Is there a way to use variable template as a parameter?

Question

I want to declare a function, which will take as a parameter a variable (let's say, int), which should be parametrized by a class. Speaking in terms of lambda calculus, I want my parameter to have a kind * -> int.

Example of a function I want to be able to write (Spec is the variable):

template <??? Specification, typename T>
auto make_array() {
    return std::array<T, Specification<T>>;
}

Since C++14 we have variable templates, so we can do something like this:

template <typename T>
constexpr int digits = std::numeric_limits<T>::digits;

The problem is, how do I pass that into a function? In the notes section of cppreference it is stated that

Variable templates cannot be used as template template arguments.

But does that mean that there is actually no way to pass parametrized variable as a function parameter? What you can do is, for example, create a class which has a static field denoting value, but an obvious drawback is that the users of my function must derive from that class.
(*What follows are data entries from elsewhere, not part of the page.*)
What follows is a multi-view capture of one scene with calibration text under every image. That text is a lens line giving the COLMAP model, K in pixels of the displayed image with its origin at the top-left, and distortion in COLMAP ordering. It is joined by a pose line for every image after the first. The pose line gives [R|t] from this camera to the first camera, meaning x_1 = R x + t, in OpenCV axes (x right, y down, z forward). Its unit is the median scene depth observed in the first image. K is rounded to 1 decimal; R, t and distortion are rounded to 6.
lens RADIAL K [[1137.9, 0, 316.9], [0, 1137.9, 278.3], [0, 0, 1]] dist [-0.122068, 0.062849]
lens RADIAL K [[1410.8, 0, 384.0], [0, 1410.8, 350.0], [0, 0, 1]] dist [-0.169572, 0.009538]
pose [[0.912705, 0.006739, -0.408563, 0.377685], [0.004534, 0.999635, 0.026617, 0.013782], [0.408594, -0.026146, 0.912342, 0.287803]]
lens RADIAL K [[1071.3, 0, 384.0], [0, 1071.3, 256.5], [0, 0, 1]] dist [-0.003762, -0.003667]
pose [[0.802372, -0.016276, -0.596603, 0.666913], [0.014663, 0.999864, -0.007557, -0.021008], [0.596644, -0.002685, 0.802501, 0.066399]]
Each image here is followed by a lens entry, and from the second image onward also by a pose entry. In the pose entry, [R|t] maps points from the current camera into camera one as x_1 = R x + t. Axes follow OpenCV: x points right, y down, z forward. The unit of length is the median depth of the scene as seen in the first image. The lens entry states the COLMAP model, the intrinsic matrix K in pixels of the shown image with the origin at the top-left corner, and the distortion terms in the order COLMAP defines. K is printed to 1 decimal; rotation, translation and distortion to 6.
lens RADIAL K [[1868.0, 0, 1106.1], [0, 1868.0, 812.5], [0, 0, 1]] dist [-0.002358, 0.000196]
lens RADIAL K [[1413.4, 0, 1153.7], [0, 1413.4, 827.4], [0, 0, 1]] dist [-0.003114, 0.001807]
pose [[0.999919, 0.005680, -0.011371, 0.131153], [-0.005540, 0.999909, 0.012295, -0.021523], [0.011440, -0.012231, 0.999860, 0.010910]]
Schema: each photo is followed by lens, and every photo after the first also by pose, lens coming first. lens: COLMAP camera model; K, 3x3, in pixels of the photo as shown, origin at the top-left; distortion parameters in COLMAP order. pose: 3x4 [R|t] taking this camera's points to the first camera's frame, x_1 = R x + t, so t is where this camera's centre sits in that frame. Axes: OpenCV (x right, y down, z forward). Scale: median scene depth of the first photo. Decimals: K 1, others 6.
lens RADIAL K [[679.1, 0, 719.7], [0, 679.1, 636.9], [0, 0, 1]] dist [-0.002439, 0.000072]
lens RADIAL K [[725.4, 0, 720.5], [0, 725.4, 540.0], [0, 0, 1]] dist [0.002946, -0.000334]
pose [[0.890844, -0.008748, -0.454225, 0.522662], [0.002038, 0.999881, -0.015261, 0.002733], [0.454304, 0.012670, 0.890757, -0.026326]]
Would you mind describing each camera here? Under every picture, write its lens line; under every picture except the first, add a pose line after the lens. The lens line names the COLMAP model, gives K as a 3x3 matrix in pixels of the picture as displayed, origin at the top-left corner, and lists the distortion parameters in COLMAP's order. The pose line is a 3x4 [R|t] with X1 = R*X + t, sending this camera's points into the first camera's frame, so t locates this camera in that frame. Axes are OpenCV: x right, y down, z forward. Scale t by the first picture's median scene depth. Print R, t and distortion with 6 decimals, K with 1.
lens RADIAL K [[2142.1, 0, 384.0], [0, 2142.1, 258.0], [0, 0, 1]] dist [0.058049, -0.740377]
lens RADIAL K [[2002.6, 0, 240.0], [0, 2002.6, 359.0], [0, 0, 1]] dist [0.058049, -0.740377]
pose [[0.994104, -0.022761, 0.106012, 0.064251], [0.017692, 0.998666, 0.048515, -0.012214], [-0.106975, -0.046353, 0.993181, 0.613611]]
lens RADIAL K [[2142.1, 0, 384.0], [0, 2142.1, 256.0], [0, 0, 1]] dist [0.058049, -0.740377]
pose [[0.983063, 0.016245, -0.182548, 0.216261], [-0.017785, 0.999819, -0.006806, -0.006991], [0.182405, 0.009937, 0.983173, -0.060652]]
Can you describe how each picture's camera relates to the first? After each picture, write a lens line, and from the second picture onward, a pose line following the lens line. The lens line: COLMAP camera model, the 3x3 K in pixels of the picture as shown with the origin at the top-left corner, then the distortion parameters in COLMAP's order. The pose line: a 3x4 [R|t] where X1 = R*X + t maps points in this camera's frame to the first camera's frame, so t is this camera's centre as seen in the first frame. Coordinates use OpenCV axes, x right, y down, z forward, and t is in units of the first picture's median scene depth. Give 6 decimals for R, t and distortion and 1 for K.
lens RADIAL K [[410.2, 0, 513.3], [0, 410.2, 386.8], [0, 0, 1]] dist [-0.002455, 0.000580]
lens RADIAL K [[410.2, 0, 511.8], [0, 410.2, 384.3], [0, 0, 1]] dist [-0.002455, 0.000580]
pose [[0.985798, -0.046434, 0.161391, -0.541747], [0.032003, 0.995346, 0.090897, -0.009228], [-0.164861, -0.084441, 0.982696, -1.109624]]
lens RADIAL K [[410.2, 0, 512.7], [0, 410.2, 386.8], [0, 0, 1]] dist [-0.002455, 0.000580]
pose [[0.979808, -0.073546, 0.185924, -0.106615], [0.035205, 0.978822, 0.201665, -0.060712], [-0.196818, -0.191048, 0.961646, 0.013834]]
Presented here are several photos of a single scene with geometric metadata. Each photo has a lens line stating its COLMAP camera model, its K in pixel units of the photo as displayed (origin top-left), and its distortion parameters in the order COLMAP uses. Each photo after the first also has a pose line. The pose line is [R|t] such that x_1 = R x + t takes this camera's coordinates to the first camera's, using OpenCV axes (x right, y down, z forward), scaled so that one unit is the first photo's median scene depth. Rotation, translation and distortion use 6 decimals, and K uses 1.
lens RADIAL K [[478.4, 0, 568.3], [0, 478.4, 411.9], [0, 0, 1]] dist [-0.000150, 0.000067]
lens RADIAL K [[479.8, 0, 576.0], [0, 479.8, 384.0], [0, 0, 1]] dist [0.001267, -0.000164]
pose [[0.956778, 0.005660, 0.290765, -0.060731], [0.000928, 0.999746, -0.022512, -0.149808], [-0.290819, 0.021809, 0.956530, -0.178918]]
I believe there might be some workaround using SFINAE, but I lack skills in that area.

Answer 1

Unless you insist on using a variable template, you can use a type trait:

template <typename T> struct Specification;

you can specialize it for example for int:

template <>
struct Specification<int> {
    static constexpr size_t value = 42;
};

and as you want to have different Specifications, pass it as template template parameter:

template <template<class> class S, typename T>
auto make_array() {
    return std::array<T, S<T>::value>{};
}

Complete example:

#include <array>
#include <cstddef>

template <template<class> class S, typename T>
auto make_array() {
    return std::array<T, S<T>::value>{};
}

template <typename T> struct Specification;

template <>
struct Specification<int> {
    static constexpr size_t value = 42;
};

int main(){
  auto x = make_array<Specification,int>();  
}

Note that I was rather verbose for the sake of clarity. You can save a bit of typing by using std::integral_constant, eg:

template <>
struct Specification<double> : std::integral_constant<size_t,3> {};

Answer 2

As an follow-up on idclev's answer, you can avoid the need to explicitly specialise for the different types for individual "specifications" just by inheriting from e.g. integral_constant. For example, your desired usage was something like

template <template <typename T> int Specification, typename T>
auto make_array() {
    return std::array<T, Specification<T>>;
}

template <typename T>
constexpr int digits = std::numeric_limits<T>::digits;

// ...

auto foo = make_array<digits, double>();

However, as you have noted, this is impossible: you cannot pass variable templates as template-template parameters. However, by turning digits into a structure directly you can do this:

template <template <typename T> class Specification, typename T>
auto make_array() {
    // we no longer have the guarantee of the type here, unfortunately
    // but you can use a static_assert to improve error messages
    // (also using `std::size_t` here for correctness)
    static_assert(
        std::is_convertible<decltype(Specification<T>::value), std::size_t>::value,
        "value must be convertible to size_t");
    
    return std::array<T, Specification<T>::value>;
}

// use a type rather than a variable template
// we just inherit from integral constant to save on some typing
// (though you could do this explicitly as well)
template <typename T>
struct digits : std::integral_constant<int, std::numeric_limits<T>::digits> {};

// ...

// same call!
auto foo = make_array<digits, double>();